• _STUDY TEXT_
━━━━━━━━━━━━━━━━━━━━━━━━━━━━━━

Tutorial: From Raw Data to Interactive Visualization¶
This tutorial will guide you through the complete workflow of preparing experimental battery data, converting it into a NOMAD-compatible format, uploading it, and exploring it using the interactive GUI.
We will use the utility scripts provided in the project to process the data.
1. Initial Data Format¶
Let's assume your raw data is in a "long" CSV format, where each row represents a single property for a given material. This format is common for aggregating data from different sources (Format provided in the https://doi.org/10.1038/s41597-020-00602-2 paper).
Create a file named raw_battery_data.csv
with the following content:
Name,Extracted_name,DOI,Specifier,Property,Value,Raw_value,Raw_unit,Unit
40-CuO / C,"[{'Cu': '1.0', 'O': '1.0'}, {'C': '1.0'}]",10.1039/C4NR06432A,discharge capacity,Capacity,217.0,217,mAhg−1,"Gram^(-1.0) Hour(1.0) MilliAmpere(1.0)"
40-CuO / C,"[{'Cu': '1.0', 'O': '1.0'}, {'C': '1.0'}]",10.1039/C4NR06432A,discharge voltage,Voltage,1.5,1.5,V,Volt(1.0)
LixMn2O4,"[{'Li': 'x', 'Mn': '2.0', 'O': '4.0'}]",10.1016/j.jpowsour.2014.07.191,charge capacity,Capacity,120.0,120,mAh/g,"Gram^(-1.0) Hour(1.0) MilliAmpere(1.0)"
LixMn2O4,"[{'Li': 'x', 'Mn': '2.0', 'O': '4.0'}]",10.1016/j.jpowsour.2014.07.191,charge voltage,Voltage,4.1,4.1,V,Volt(1.0)
LixMn2O4,"[{'Li': 'x', 'Mn': '2.0', 'O': '4.0'}]",10.1016/j.jpowsour.2014.07.191,efficiency,Coulombic_efficiency,98.5,98.5,%,Percent(1.0)
2. Pivoting the Data¶
The NOMAD parser expects the data in a "wide" format, where each row contains all properties for a single material. We use the pivot_battery_data.py script to perform this transformation.
Run the script:¶
python pivot_battery_data.py --input_file raw_battery_data.csv --output_file pivoted.extracted_battery.csv
This will create a new file, pivoted.extracted_battery.csv, with the following structure:
Name,Extracted_name,DOI,Capacity_Value,Voltage_Value,Coulombic_efficiency_Value,...

━━━━━━━━━━━━━━━━━━━━━━━━━━━━━━

• _RAW DATA_

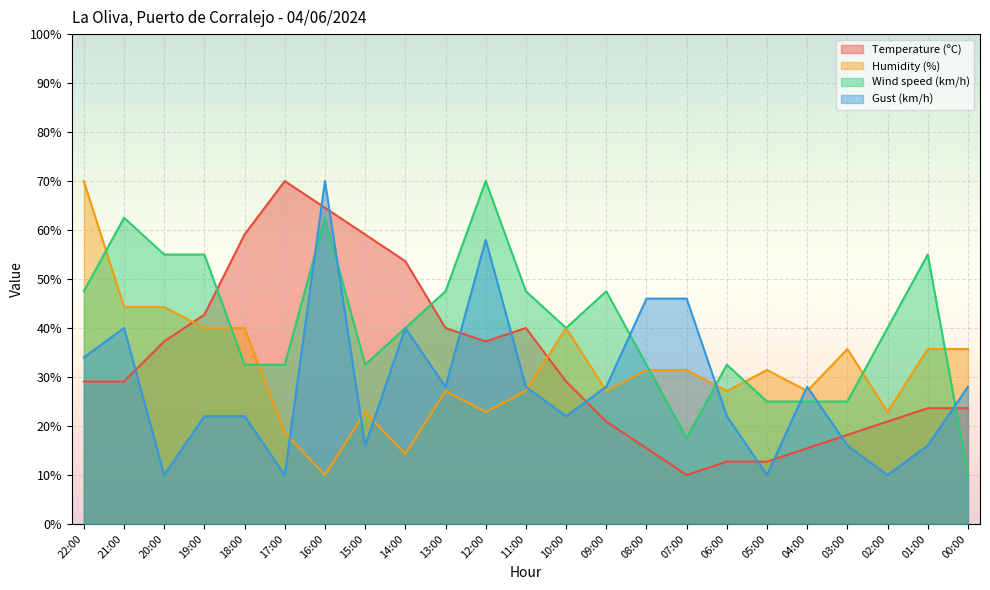

Where is the first local minimum for Wind speed (km/h)?

15:00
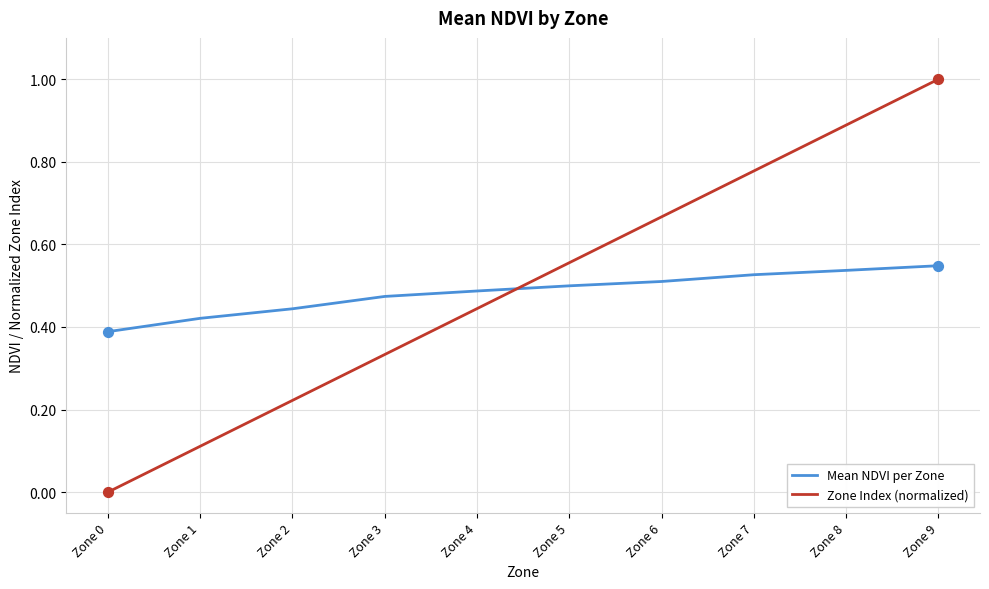

What is the total value across all series at Zone 6?

1.2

━━━━━━━━━━━━━━━━━━━━━━━━━━━━━━

• _WHAT TO DO_
A. In the battery data tutorial, why is the pivot_battery_data.py script run on raw_battery_data.csv?
B. Carry on the battery data tutorial from the point where it stops.

• _WRITTEN RESPONSES_
A. The raw file is in a "long" format, where each row holds a single property for a given material. The NOMAD parser expects a "wide" format, where each row contains all properties for a single material. The script performs that transformation and writes the result to pivoted.extracted_battery.csv.

B.
"40-CuO / C","[{'Cu': '1.0', 'O': '1.0'}, {'C': '1.0'}]",10.1039/C4NR06432A,217.0,1.5,,...
LixMn2O4,"[{'Li': 'x', 'Mn': '2.0', 'O': '4.0'}]",10.1016/j.jpowsour.2014.07.191,120.0,4.1,98.5,...
Note: The new pivoted script also pivots Raw_value, Raw_unit, and Unit columns.¶
3. Splitting CSV into Individual YAML Entries¶
If you feel comfortable with individual file, each material entry can be in its own file. This allows for independent processing and referencing. The parser is optimized for YAML files. We'll use the split_csv_to_yaml.py script.
Run the script:¶
python split_csv_to_yaml.py --csv pivoted.extracted_battery.csv --outdir entries
This command will create an entries directory and populate it with YAML files, one for each row in the pivoted CSV.
Name: 40-CuO / C
Extracted_name: '[{''Cu'': ''1.0'', ''O'': ''1.0''}, {''C'': ''1.0''}]'
DOI: 10.1039/C4NR06432A
Specifier: discharge capacity
Capacity_Value: 217.0
Capacity_Raw_value: 217.0
Capacity_Raw_unit: mAhg−1
Capacity_Unit: Gram^(-1.0) Hour(1.0) MilliAmpere(1.0)
Voltage_Value: 1.5
Voltage_Raw_value: 1.5
Voltage_Raw_unit: V
Voltage_Unit: Volt(1.0)
4. Uploading to NOMAD¶
Now that the data is prepared, you can upload it to your NOMAD instance.
- Navigate to the UPLOAD page in NOMAD.
- Click the "New Upload" button.
- You can either drag-and-drop the
entries
directory (zipped) or select it using the file browser. - Add a name for your upload (e.g., "My Battery Data") and click UPLOAD.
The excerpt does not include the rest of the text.